The New York Independent System Operator wants to build the new center across the Hudson River from Albany in Rensselaer, next to its administrative offices. The current 40-year-old control center in an unmarked building in the Albany suburb of Guilderland would be downgraded to a backup role.
NYISO officials say the current center will be outdated by 2012.
In a filing with regulators at the state Public Service Commission, the operators said the current control center will not be able to process real-time information transmitted by a new generation of measurement devices designed to assess vulnerabilities in the grid. The devices will be installed across the grid with the help of federal stimulus funds and are designed to transmit data 60 times a second.
Grid operators also say a new control center is needed to meet tighter federal standards and to manage wind power a fast-growing but intermittent source of power.
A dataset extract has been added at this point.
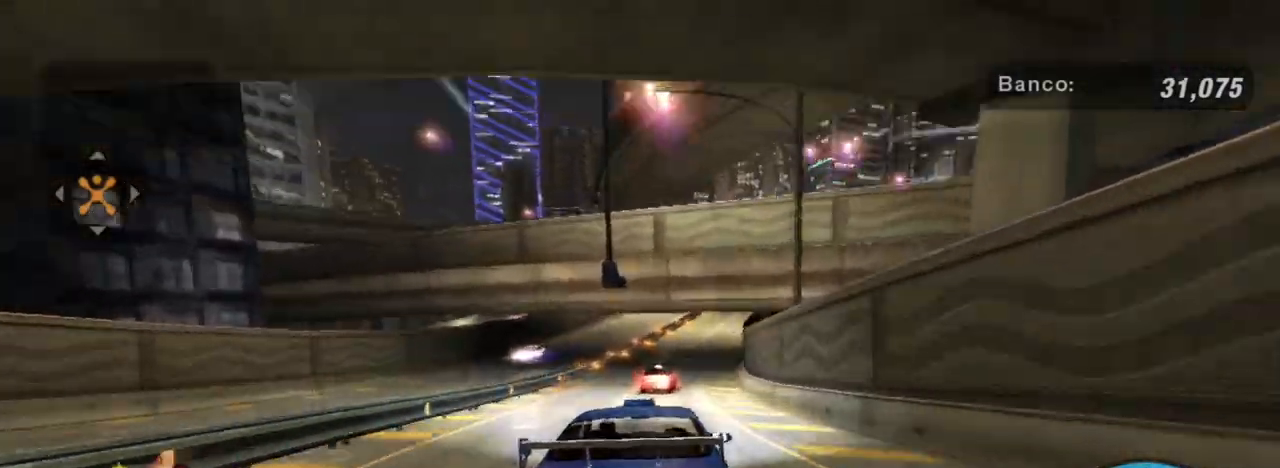
{"buttons": ["R2"], "left_stick": "center", "right_stick": "center", "events": [[301, "left_stick", "center"]]}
"Not having this up and running when the project's complete and these new requirements hit just isn't an option," said NYISO spokesman Thomas Rumsey. "We have to make sure that we can operate the grid reliably."
Rumsey said the borrowing will cost the average ratepayer about $8 over the 20-year life of the loan.
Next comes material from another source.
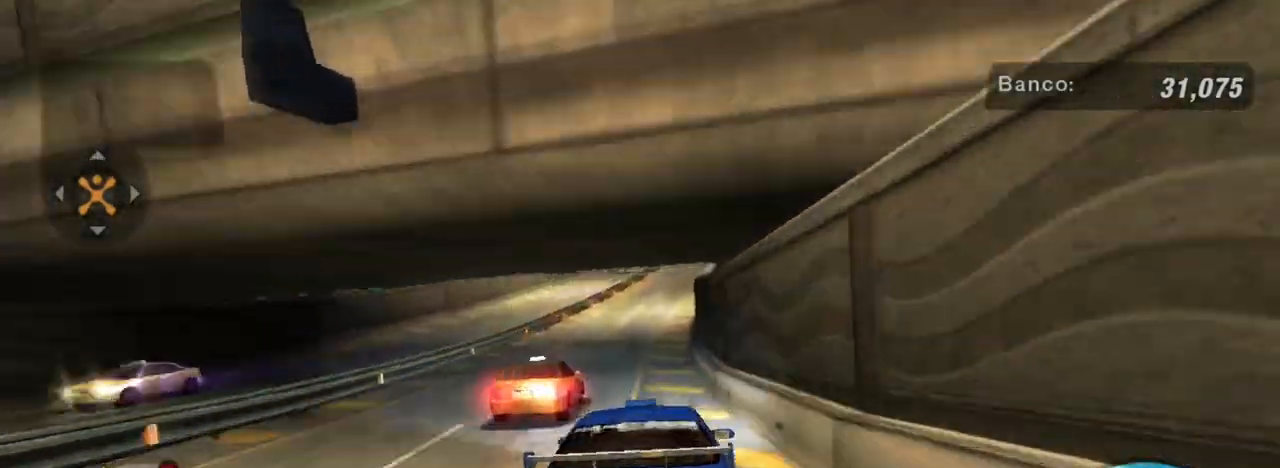
{"buttons": ["R2"], "left_stick": "center", "right_stick": "center", "events": []}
NYISO asked the commission for permission to borrow the money. Rumsey hopes a decision will come in several months, allowing for construction to begin next year and an opening in 2012. The PSC would not provide an estimated timetable for a decision.
NYISO decided against renovating the old control center, telling regulators that would be more costly and complex. Rumsey said the renovation option would cost $60 million.
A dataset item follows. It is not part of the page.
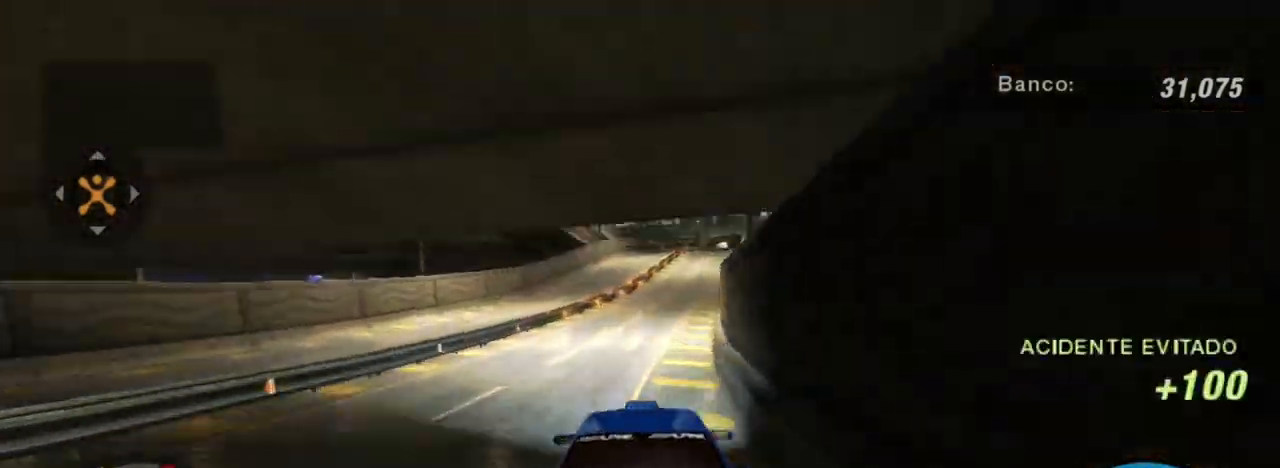
{"buttons": ["R2"], "left_stick": "center", "right_stick": "center", "events": [[34, "left_stick", "right"], [167, "left_stick", "up-right"], [467, "left_stick", "center"]]}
NYISO replaced the New York Power Pool 10 years ago as the state began allowing electricity generators to compete in a wholesale electricity market. NYISO oversees the market as well as operating the state's electrical grid.
Assemblyman Richard Brodsky, a Westchester Democrat who has publicly criticized NYISO for a market structure he said results in inflated electricity costs for consumers, said the operators should not be allowed to borrow any money until there are fundamental market reforms.
"They legitimize a fundamental rip-off of New Yorkers," Brodsky said. "They shouldn't be given a penny."